Sunday, July 18, 1999

Close to Home

Close to Home
The Ann Arbor News
By Pamela Appea

Even many local artists who regularly tour the annual art fairs in places like New York City or Santa Fe say there’s no place like home.

Especially during Art Fairs week in Ann Arbor.

Many of the potters, photographers, craft workers and painters who make the Ann Arbor area their year-round homes say that despite the fairs; grueling demands, they will still feel a sense of relief when the three fairs comprising the event begin on Wednesday.

It’s four days of the year when they won’t have to book plane travel, stay at motels and live out of their suitcase to show and sell their wares.

“(It’s a relief) just to sleep in your own bed,” said Margo West, a ceramic artist who is participating in the State Street Art Fair for the fourth time.

West, an Ann Arbor native, said she loves participating in the State Street fair—even though each vendor spends typical 12-hour days in the July sun and “it’s hard to get away, even for a moment.”

But, she said, the long days are worth it, since she’s at home.

Artists, even the locals, have to go through a rigorous screening process to be included in one of the art fairs.
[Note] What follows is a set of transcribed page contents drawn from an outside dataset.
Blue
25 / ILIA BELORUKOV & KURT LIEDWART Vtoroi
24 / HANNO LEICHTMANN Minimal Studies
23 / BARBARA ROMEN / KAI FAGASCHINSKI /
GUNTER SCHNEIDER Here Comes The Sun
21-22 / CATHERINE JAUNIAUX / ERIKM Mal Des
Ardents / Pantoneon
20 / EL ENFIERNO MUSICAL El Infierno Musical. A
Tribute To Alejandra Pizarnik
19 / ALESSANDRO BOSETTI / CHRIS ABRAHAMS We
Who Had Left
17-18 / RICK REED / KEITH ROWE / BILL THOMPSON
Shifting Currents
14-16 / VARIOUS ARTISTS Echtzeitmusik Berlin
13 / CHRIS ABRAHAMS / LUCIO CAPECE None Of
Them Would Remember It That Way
Many artists applied in February, then waited for the decisions in April.

Michael Waldchen, a furniture maker, said it’s a thrill to be accepted into an Ann Arbor fair. He said he probably shares the feeling with other Ann Arbor artists –“no matter how many years they have been doing it.”

With an estimated half-million people coming to the art fairs, most local artists spent last week completing booth arrangements and waiting for extra orders of business cards.

Most artists said they won’t produce rush artwork in the weeks before the fairs. Brighton-area song-bird painter Catherine McClung said she sent her last painting out in early July to be framed.

Local artists said one advantage of being at home was that they didn’t have to worry about broken pottery, exceeding airline weight limitations or misplacing a bag with important fair information – all of which can cause stress when traveling to fairs far away from home.

The comfort of being around family is also part of the home-turf advantage.

Ann Arbor woodworker Mark Orr and Jan Dutcher, a painter, said they never take their children with them to out-of-state art fairs.

“You can’t be watching your children and watching your booth,” Orr said.

Even weekend out-of-state trips—while their three children stay with Orr’s mother—are difficult, he said.

But when the artists are in Ann Arbor, the children ages 11, 9, and 4 can visit their parents at the fairs.

A long-time State Street art fair artist, McClung said the Ann Arbor fair is now one of the only fairs that she attends. When she was starting out in the late 1970s, McClung recalled 25 shows in a year.

After the birth of her daughter 24 years ago, McClung remembered how she juggled substitute teaching, painting and fairs.

After a year or two, though McClung knew that she wanted to do art full-time which also made it easier to be with her young daughter.

For McClung, the art fairs—both then and now—are fun.

“It’s like going to a big cocktail part, without the cocktails,” she said.

Local Angle
State Street Art Fair:
Total artists: 300
Area artists 7

Ann Arbor Street Art Fair: 190
Area artists: 25

Summer Art Fair: 550
Area artists: 45

Photo Caption One: Mark Orr makes some measurements on a table leg as he and partner Jan Dutcher work the afternoon away in Orr’s Ann Arbor garage recently. The two were preparing to exhibit this week.

Photo Caption Two: Roann Ogawa glazes a giant ceramic bead recently at her Ann Arbor home. Ogawa and other members of the Ann Arbor Potter’s Guild will have display space on South University Avenue.